По всей вероятности, именно в Кулан-баши, Джучи окончательно понимает, что никакие подвиги не помогут ему восстановить свое положение. Решение Чингисхана не подлежит пересмотру. Старший сын должен остаться в Дешт-и Кипчаке. Сложно судить, насколько подобный исход соответствовал желаниям самого Джучи.
По мнению Джузджани, Джучи страстно желал этого, поскольку был очарован кипчакскими степями: «Когда Туши, старший сын Чингиз-хана, увидел воздух и воду Кипчакской земли, то он нашел, что во всем мире не может быть земли приятнее этой, воздуха лучше этого, воды слаще этой, лугов и пастбищ обширнее этих» [Джузджани 2010: 97].
В «Алтан Тобчи», напротив описывается разочарование Джучи, заявляющего дающему наставление Богурчи:
В дело приходится вмешиваться самому Чингисхану, убеждающему сына смириться [Лубсан 1973: 231].
Разумеется, Джучи после своих ратных подвигов, мог питать надежду, что отец пересмотрит свое решение и вернет сына ко двору. Но он получал довольно щедрые «отступные», более чем кто-либо из сыновей. Бескрайние пастбища кипчакской степи для монголов были гораздо привлекательнее, нежели самые богатые земледельческие регионы.

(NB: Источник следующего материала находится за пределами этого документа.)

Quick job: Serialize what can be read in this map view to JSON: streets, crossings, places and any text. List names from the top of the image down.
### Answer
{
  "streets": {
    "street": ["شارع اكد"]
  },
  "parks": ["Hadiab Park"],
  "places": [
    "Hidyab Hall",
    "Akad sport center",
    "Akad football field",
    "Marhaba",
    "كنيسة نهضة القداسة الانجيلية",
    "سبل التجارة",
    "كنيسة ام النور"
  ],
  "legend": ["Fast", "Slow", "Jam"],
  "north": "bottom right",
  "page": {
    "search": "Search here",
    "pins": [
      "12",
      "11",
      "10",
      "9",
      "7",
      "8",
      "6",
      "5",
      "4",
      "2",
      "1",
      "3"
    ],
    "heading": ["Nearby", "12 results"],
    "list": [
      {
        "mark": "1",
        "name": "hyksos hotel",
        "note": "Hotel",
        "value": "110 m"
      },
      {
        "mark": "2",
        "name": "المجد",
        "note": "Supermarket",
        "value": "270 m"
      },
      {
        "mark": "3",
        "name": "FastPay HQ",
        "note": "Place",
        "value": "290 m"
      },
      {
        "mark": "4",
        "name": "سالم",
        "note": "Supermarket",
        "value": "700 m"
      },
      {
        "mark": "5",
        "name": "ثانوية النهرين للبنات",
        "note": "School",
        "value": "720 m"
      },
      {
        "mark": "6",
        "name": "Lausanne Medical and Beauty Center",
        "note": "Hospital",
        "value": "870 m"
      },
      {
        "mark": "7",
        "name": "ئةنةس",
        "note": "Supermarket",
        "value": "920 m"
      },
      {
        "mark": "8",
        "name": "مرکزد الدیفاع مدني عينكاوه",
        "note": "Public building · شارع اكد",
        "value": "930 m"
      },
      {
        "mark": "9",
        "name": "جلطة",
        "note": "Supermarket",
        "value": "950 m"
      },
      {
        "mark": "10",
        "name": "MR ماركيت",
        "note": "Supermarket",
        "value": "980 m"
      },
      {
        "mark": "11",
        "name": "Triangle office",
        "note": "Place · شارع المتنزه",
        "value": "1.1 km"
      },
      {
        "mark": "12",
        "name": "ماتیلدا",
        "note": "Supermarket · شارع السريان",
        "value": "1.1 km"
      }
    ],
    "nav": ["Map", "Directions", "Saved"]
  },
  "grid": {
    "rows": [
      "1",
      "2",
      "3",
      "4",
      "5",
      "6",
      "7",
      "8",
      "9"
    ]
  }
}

В этой связи требует рассмотрения вопрос территории Улуса Джучи и месторасположения его ставки. К сожалению, целый ряд историков в своих трудах отвечая на этот вопрос опираются на Рашид-ад-Дина отмечавшего: «Все области и улус, находившиеся в пределах реки Ирдыш и Алтайских гор, летние и зимние кочевья тех окрестностей Чингиз-хан пожаловал в управление Джучи-хану… Его юрт был в пределах Ирдыша, и там была столица его государства» [Рашид-ад-Дин 1952: 78].